Dr. Benson agreed and cautioned that two-drug regimens may not be “a good option for everybody right now,” explaining that concerns about resistance mean he would like “to see what happens in 10 to 15 years” after two-drug regimen initiation.
Discontinuation of both regimens was uncommon among the study participants. Only one of the 126 ART-naive cohort patients receiving DTG/3TC, three of the 192 virologically suppressed patients who switched to DTG/3TC and four of the 151 virologically suppressed patients who switched to DTG/RPV discontinued treatment. Reasons for discontinuation included viremia, intolerance, toxicity, treatment-related food requirements, patient preference and virologic failure, although the failure was suspected to be due to nonadherence.

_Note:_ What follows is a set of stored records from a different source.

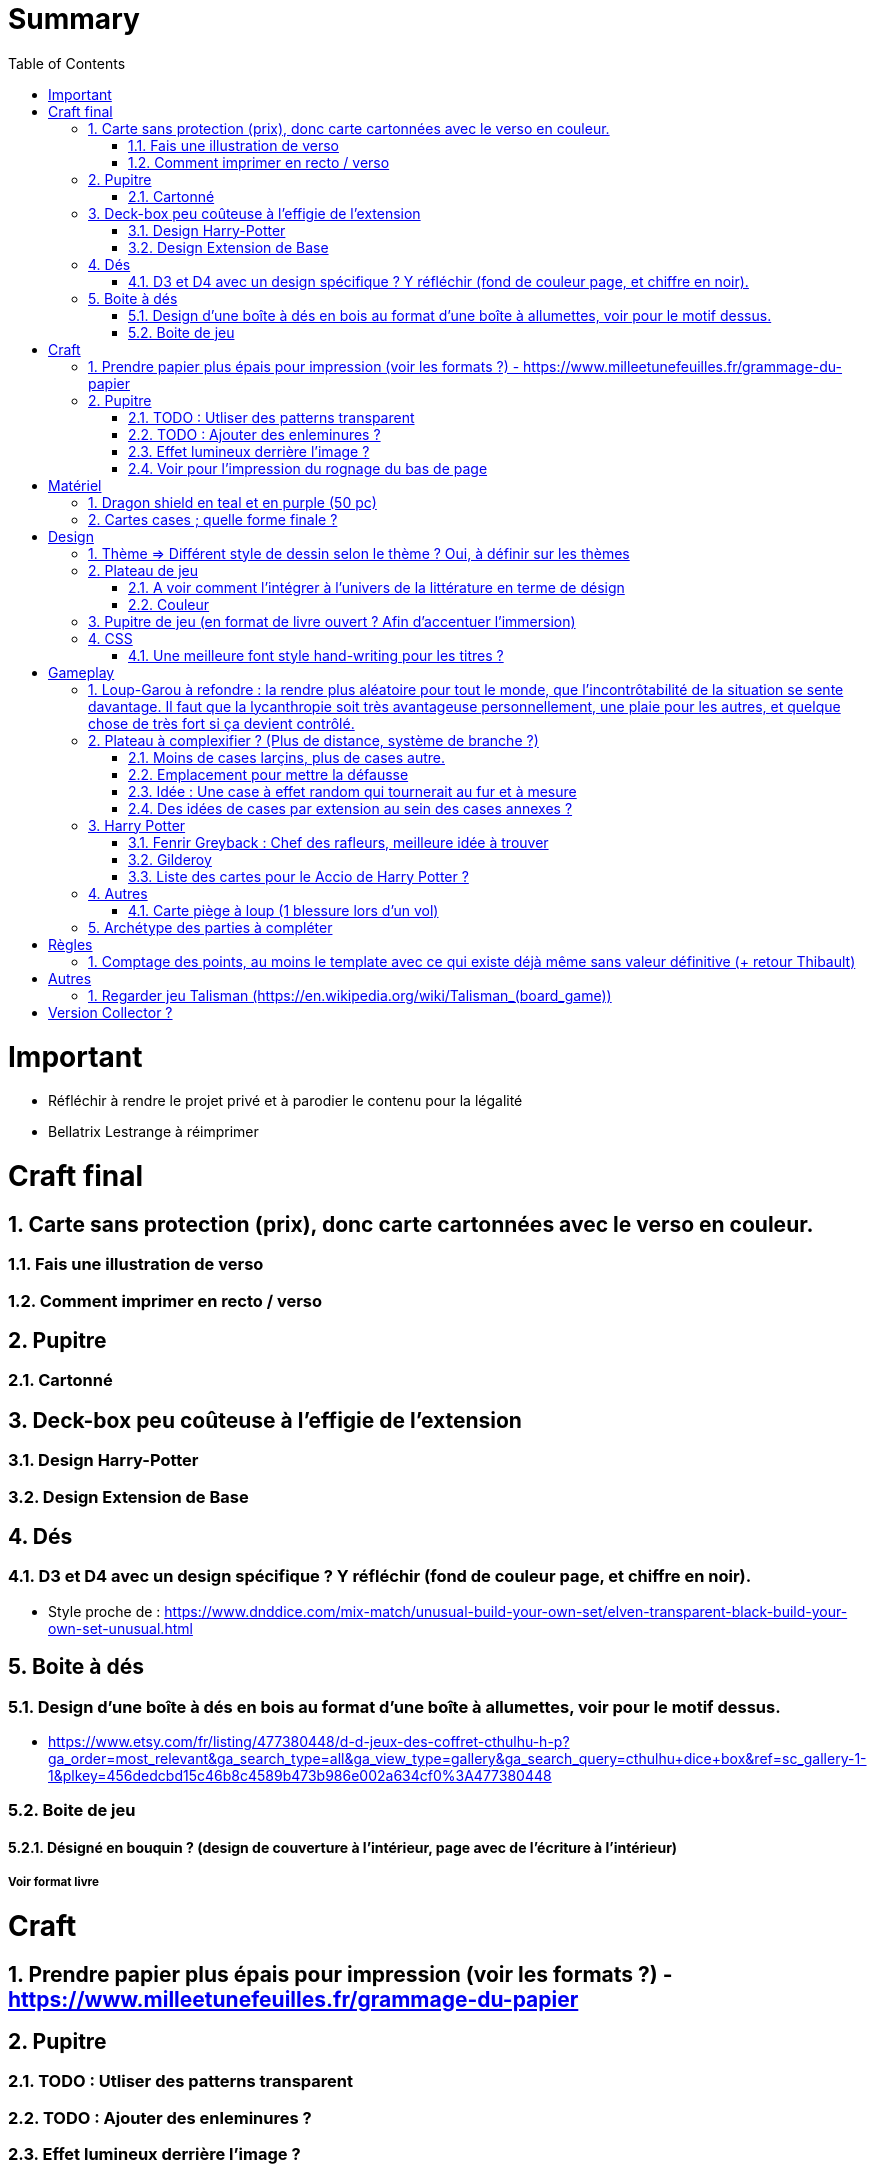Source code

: :experimental:
:source-highlighter: pygments
:data-uri:
:icons: font
:toc:
:numbered:

= Summary

= Important

* Réfléchir à rendre le projet privé et à parodier le contenu pour la légalité
* Bellatrix Lestrange à réimprimer

= Craft final

== Carte sans protection (prix), donc carte cartonnées avec le verso en couleur.

=== Fais une illustration de verso

=== Comment imprimer en recto / verso

== Pupitre

=== Cartonné

== Deck-box peu coûteuse à l'effigie de l'extension

=== Design Harry-Potter

=== Design Extension de Base

== Dés

=== D3 et D4 avec un design spécifique ? Y réfléchir (fond de couleur page, et chiffre en noir).

* Style proche de : https://www.dnddice.com/mix-match/unusual-build-your-own-set/elven-transparent-black-build-your-own-set-unusual.html

== Boite à dés 

=== Design d'une boîte à dés en bois au format d'une boîte à allumettes, voir pour le motif dessus.

* https://www.etsy.com/fr/listing/477380448/d-d-jeux-des-coffret-cthulhu-h-p?ga_order=most_relevant&ga_search_type=all&ga_view_type=gallery&ga_search_query=cthulhu+dice+box&ref=sc_gallery-1-1&plkey=456dedcbd15c46b8c4589b473b986e002a634cf0%3A477380448

=== Boite de jeu 

==== Désigné en bouquin ? (design de couverture à l'intérieur, page avec de l'écriture à l'intérieur)

===== Voir format livre

= Craft

== Prendre papier plus épais pour impression (voir les formats ?) - https://www.milleetunefeuilles.fr/grammage-du-papier

== Pupitre

=== TODO : Utliser des patterns transparent

=== TODO : Ajouter des enleminures ?

=== Effet lumineux derrière l'image ?

=== Voir pour l'impression du rognage du bas de page

= Matériel

== Dragon shield en teal et en purple (50 pc)

== Cartes cases ; quelle forme finale ?

= Design

== Thème => Différent style de dessin selon le thème ? Oui, à définir sur les thèmes

== Plateau de jeu

=== A voir comment l'intégrer à l'univers de la littérature en terme de désign

=== Couleur

== Pupitre de jeu (en format de livre ouvert ? Afin d'accentuer l'immersion)

== CSS

=== Une meilleure font style hand-writing pour les titres ?

= Gameplay

== Loup-Garou à refondre : la rendre plus aléatoire pour tout le monde, que l'incontrôtabilité de la situation se sente davantage. Il faut que la lycanthropie soit très avantageuse personnellement, une plaie pour les autres, et quelque chose de très fort si ça devient contrôlé.

== Plateau à complexifier ? (Plus de distance, système de branche ?) 

=== Moins de cases larçins, plus de cases autre.

=== Emplacement pour mettre la défausse

=== Idée : Une case à effet random qui tournerait au fur et à mesure

=== Des idées de cases par extension au sein des cases annexes ?

== Harry Potter

=== Fenrir Greyback : Chef des rafleurs, meilleure idée à trouver

=== Gilderoy

==== Quête oubliettes à revoir

=== Liste des cartes pour le Accio de Harry Potter ?

== Autres

=== Carte piège à loup (1 blessure lors d'un vol)

== Archétype des parties à compléter

= Règles

== Comptage des points, au moins le template avec ce qui existe déjà même sans valeur définitive (+ retour Thibault)

= Autres

== Regarder jeu Talisman (https://en.wikipedia.org/wiki/Talisman_(board_game))

= Version Collector ?

https://www.shapeways.com/product/6AZ8EKZWE/modern-art-d4-4-sided-die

To better understand treatment decision making, the investigators surveyed the healthcare providers (HCPs) who treated the study patients. When asked which factors are relevant when considering treatment options for patients in the ART-naive cohort, HCPs most commonly pointed to limited healthcare access and comorbidities. HCPs also pointed to comorbidities for the virologically suppressed patients, citing polypharmacy and health insurance changes as additional factors.
Regarding why patients were prescribed DTG/3TC or DTG/RPV specifically, physicians most commonly cited avoidance of long-term toxicities as the primary reason for both previously ART-naive and virologically suppressed patients. The second most cited reason was convenience for the ART-naive cohort and simplification or streamlining of treatment for the virologically suppressed patient cohorts.
The TANDEM study was funded by ViiV Healthcare. Dr. Benson reported a financial relationship with ViiV Healthcare. Dr. Achhra reported no relevant financial disclosures.
This article is from the June 2024 print issue.